┌──

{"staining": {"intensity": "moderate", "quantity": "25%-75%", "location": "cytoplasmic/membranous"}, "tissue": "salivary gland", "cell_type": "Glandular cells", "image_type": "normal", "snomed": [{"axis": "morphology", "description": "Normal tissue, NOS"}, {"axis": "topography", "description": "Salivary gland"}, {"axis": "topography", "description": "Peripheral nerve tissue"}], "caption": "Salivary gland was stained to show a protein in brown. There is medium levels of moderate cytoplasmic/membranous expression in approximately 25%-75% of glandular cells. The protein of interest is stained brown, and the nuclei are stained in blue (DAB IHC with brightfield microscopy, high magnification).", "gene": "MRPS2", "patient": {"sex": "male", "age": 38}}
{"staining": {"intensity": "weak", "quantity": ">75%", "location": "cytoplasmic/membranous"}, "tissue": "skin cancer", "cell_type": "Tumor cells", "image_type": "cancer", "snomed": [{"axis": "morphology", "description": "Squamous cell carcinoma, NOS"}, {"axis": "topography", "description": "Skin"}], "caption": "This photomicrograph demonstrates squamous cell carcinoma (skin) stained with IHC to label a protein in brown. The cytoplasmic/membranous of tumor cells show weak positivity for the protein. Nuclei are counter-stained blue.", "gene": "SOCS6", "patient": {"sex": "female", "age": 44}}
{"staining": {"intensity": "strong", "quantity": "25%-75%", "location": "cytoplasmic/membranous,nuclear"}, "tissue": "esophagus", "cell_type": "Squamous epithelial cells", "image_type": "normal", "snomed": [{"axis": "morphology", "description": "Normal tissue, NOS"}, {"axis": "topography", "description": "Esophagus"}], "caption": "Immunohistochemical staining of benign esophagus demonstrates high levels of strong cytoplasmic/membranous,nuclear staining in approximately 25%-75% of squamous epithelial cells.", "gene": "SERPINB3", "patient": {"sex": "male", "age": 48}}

└──

__What is required__
Each line of the material must be copied exactly.

__Solution for this exercise__
{"staining": {"intensity": "moderate", "quantity": "25%-75%", "location": "cytoplasmic/membranous"}, "tissue": "salivary gland", "cell_type": "Glandular cells", "image_type": "normal", "snomed": [{"axis": "morphology", "description": "Normal tissue, NOS"}, {"axis": "topography", "description": "Salivary gland"}, {"axis": "topography", "description": "Peripheral nerve tissue"}], "caption": "Salivary gland was stained to show a protein in brown. There is medium levels of moderate cytoplasmic/membranous expression in approximately 25%-75% of glandular cells. The protein of interest is stained brown, and the nuclei are stained in blue (DAB IHC with brightfield microscopy, high magnification).", "gene": "MRPS2", "patient": {"sex": "male", "age": 38}}
{"staining": {"intensity": "weak", "quantity": ">75%", "location": "cytoplasmic/membranous"}, "tissue": "skin cancer", "cell_type": "Tumor cells", "image_type": "cancer", "snomed": [{"axis": "morphology", "description": "Squamous cell carcinoma, NOS"}, {"axis": "topography", "description": "Skin"}], "caption": "This photomicrograph demonstrates squamous cell carcinoma (skin) stained with IHC to label a protein in brown. The cytoplasmic/membranous of tumor cells show weak positivity for the protein. Nuclei are counter-stained blue.", "gene": "SOCS6", "patient": {"sex": "female", "age": 44}}
{"staining": {"intensity": "strong", "quantity": "25%-75%", "location": "cytoplasmic/membranous,nuclear"}, "tissue": "esophagus", "cell_type": "Squamous epithelial cells", "image_type": "normal", "snomed": [{"axis": "morphology", "description": "Normal tissue, NOS"}, {"axis": "topography", "description": "Esophagus"}], "caption": "Immunohistochemical staining of benign esophagus demonstrates high levels of strong cytoplasmic/membranous,nuclear staining in approximately 25%-75% of squamous epithelial cells.", "gene": "SERPINB3", "patient": {"sex": "male", "age": 48}}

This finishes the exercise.